┏━━
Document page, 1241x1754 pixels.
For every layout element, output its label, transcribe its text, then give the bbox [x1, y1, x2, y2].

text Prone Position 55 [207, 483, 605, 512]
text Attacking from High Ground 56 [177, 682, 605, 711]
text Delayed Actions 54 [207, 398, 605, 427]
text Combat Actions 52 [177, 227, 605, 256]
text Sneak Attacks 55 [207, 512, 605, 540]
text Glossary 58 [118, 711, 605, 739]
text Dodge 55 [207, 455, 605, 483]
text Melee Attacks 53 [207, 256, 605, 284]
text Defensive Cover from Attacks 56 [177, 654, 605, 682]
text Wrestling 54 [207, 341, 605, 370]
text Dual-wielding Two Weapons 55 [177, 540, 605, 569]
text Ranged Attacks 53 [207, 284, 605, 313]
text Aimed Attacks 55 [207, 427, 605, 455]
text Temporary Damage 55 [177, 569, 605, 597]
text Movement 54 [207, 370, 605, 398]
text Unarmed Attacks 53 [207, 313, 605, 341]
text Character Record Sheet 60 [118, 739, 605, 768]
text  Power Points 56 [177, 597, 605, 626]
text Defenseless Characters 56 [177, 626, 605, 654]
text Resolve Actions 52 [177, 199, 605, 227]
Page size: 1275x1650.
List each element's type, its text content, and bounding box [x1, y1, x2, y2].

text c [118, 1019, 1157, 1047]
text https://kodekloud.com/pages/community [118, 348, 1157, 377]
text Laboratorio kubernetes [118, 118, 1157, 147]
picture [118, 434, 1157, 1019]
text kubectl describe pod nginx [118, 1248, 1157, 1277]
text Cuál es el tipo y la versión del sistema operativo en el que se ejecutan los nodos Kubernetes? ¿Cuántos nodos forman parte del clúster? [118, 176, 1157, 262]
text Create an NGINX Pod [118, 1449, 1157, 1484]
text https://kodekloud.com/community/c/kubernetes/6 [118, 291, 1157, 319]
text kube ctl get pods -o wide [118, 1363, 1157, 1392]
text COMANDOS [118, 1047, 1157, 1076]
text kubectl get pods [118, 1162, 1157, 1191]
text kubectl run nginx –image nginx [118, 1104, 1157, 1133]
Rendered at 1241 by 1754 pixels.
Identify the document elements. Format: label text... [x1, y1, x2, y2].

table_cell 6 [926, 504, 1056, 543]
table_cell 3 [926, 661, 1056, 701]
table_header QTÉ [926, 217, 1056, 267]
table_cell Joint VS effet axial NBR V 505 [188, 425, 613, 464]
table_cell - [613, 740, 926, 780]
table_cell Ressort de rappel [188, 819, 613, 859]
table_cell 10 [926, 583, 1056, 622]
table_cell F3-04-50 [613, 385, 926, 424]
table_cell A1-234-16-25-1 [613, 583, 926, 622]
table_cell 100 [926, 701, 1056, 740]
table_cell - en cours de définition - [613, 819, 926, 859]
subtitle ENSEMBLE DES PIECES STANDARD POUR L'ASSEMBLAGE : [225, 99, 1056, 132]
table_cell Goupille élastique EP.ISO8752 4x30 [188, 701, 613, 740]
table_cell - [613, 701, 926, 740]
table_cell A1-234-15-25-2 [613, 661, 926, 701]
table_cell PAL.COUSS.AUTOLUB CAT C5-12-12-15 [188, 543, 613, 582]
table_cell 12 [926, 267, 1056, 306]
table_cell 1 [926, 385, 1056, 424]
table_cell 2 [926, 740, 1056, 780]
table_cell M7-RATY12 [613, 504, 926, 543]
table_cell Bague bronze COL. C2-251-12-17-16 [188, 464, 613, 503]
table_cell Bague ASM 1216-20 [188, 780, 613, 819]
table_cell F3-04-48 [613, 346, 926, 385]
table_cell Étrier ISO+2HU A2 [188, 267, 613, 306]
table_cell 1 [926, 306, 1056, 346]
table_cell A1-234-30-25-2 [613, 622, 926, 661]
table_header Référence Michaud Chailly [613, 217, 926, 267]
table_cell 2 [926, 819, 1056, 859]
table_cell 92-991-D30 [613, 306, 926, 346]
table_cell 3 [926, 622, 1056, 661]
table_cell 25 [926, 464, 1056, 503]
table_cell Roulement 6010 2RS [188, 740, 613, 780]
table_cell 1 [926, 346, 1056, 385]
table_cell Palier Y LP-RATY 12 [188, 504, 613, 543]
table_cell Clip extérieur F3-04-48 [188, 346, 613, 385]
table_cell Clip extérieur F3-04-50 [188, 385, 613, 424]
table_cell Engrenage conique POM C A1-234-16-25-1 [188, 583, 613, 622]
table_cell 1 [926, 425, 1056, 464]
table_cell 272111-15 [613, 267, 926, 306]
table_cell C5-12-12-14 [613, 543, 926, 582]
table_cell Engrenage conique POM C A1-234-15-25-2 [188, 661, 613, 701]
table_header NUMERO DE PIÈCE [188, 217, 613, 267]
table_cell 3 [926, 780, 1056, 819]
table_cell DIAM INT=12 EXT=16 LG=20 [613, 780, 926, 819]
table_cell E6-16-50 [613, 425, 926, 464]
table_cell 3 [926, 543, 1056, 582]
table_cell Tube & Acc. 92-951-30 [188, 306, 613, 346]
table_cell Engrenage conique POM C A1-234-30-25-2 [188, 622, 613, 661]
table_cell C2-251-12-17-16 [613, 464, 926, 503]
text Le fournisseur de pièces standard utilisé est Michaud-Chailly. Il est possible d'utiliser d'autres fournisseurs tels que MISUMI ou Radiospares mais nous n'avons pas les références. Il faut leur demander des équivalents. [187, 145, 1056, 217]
┗━━
▶ _Esercizio_
Individua nell'elenco sopra tutte le righe che contengono la parola "Bague" e ricopiale.

▶ _Risposta proposta_
table_cell Bague bronze COL. C2-251-12-17-16 [188, 464, 613, 503]
table_cell Bague ASM 1216-20 [188, 780, 613, 819]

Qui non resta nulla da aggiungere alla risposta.